Slater has filed six records requests since last August, several of which have multiple parts and seek correspondence between the town and six or eight other people, agencies, or newspapers.
“He wanted that material before the hearings happened, so that took some time,” Verde told the Independent. “And then once we had the presidential primary ahead of us, I had to hit pause on the hearings.”
Residential Tax Exemption
Panessiti is now the fourth challenged voter who has claimed a residential tax exemption (RTE) in another town and had his voter registration in Truro upheld.
In November, the board unanimously voted that Dyanne Klein could keep voting in Truro despite her claiming an RTE in Boston.
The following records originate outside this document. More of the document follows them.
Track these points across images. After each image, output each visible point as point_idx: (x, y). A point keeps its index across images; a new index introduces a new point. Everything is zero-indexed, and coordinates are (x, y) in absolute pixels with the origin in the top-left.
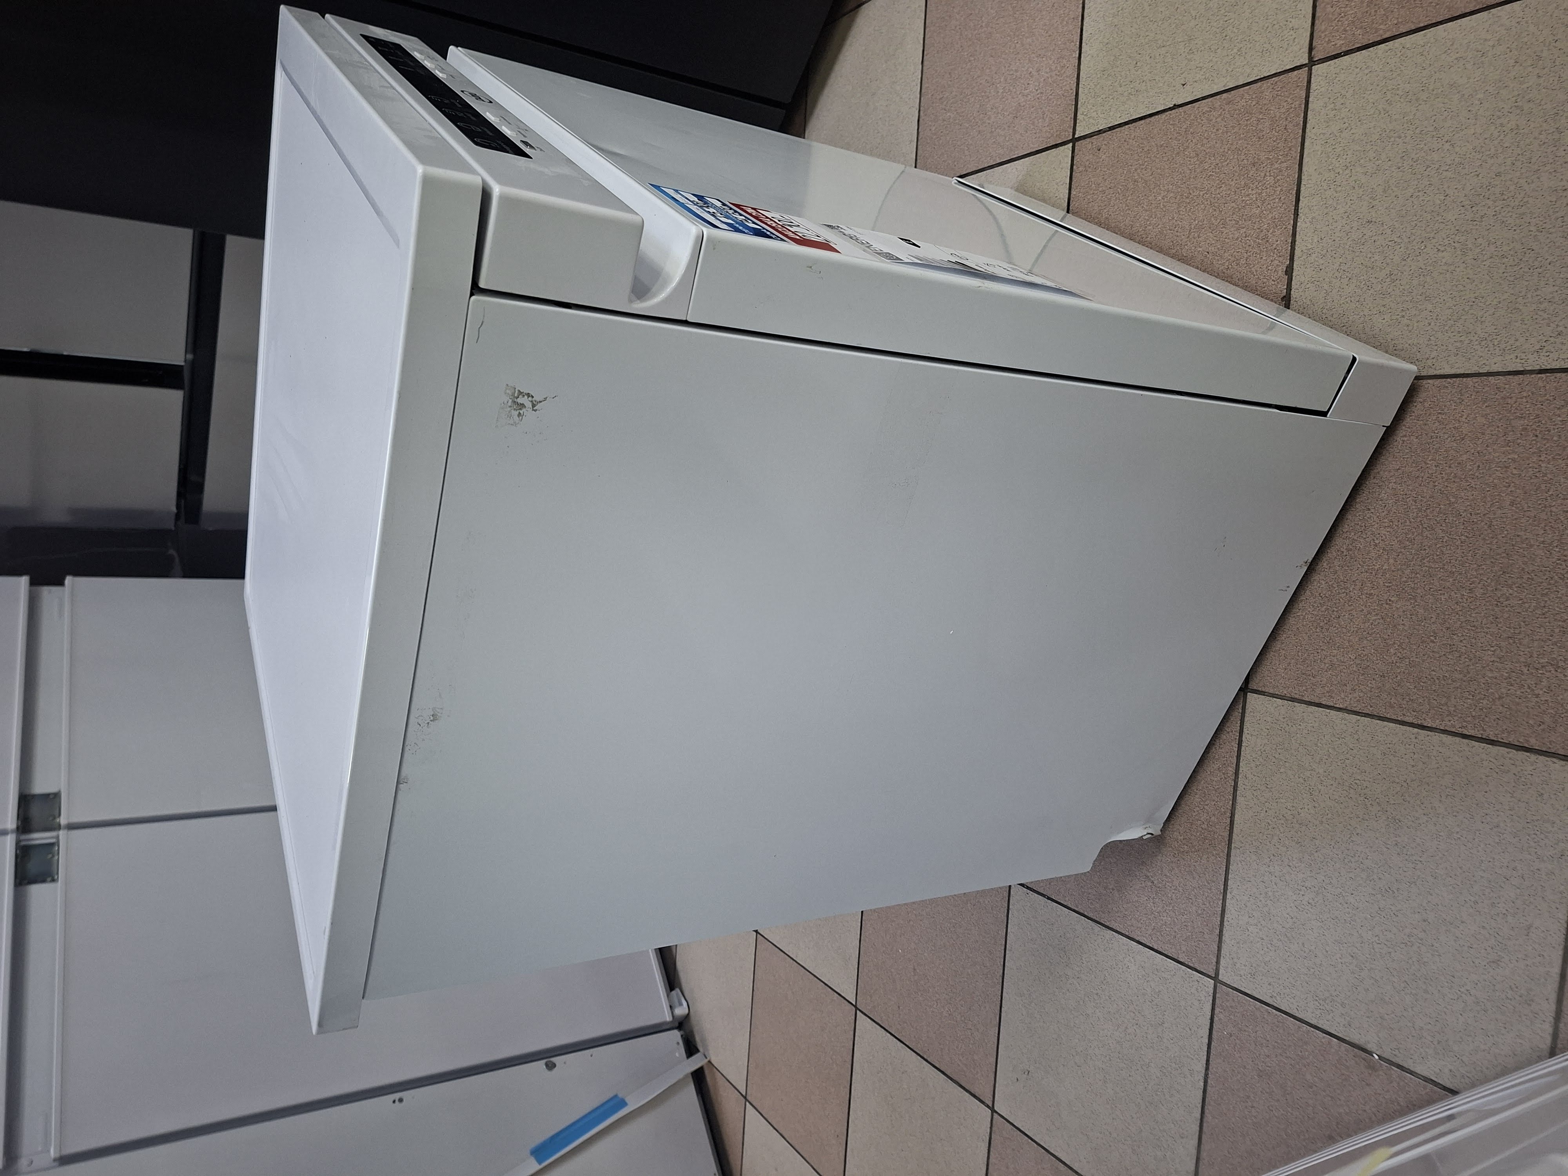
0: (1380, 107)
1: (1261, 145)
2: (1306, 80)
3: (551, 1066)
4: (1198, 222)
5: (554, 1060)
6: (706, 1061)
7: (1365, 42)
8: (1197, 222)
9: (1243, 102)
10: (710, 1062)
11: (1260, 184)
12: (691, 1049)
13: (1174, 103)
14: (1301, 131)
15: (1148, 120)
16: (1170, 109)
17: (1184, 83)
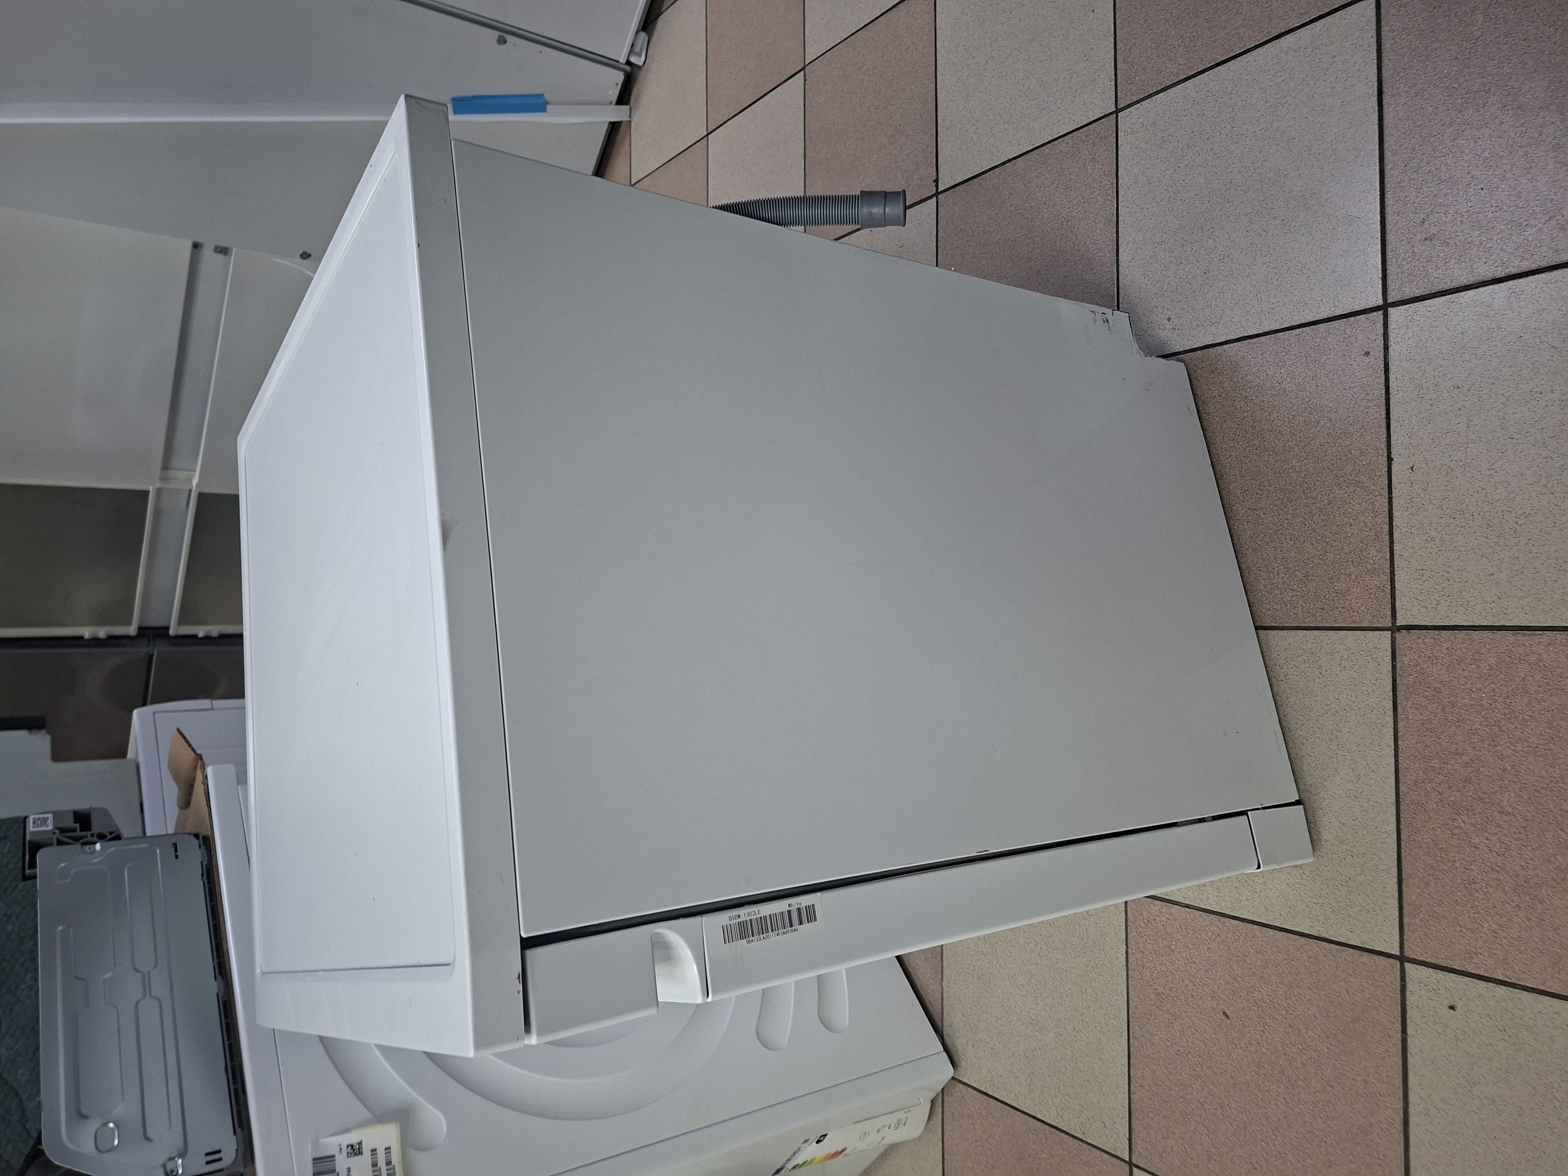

Klein had also voted in a Boston election one day before switching her registration to Truro.
Rosemary Boyle, who claims an RTE in Boston, was initially removed from the town’s voter roll at her November hearing. She appealed, and her registration was reinstated later that month. At that hearing, Boyle said she had begun filing paperwork to give up her Boston RTE.
According to Boston Assessor’s Dept. records, Boyle still received a residential tax exemption for the fiscal year ending June 30, 2024.
Anne Greenbaum, the 67th challenged voter and the only one to be challenged by someone other than Richter or Slater, had her registration upheld in January. (Greenbaum was challenged by former Town Moderator Monica Kraft.)
Greenbaum claims an RTE on the property she shares with her wife in Jamaica Plain. She told the registrars that she is domiciled in Truro, but her wife’s move from Jamaica Plain to Truro was still “in process,” which accounted for the RTE. The board unanimously accepted that explanation.
Similar to Greenbaum, Panessiti attributed the RTE on his Boston property to his co-owner. “As long as one party who has substantial interest in the property chooses to take that exemption in Boston, I am bound by that,” said Panessiti. “So, I have no control over the situation.”
When Slater asked whether Panessiti would continue taking the RTE, he said, “It is something I am attached to legally.”
Slater said it was not sustainable to argue that a co-owner’s actions had cleared Panessiti of his responsibility.
Verde later told the Independent that, speaking for herself and not her board, “I think it was a gray area. It becomes more complicated when there’s more than one owner. You just have to look at all of the factors as a whole, and not just one factor.”
As of April 19, Verde said, there were no further challenges to voter registrations.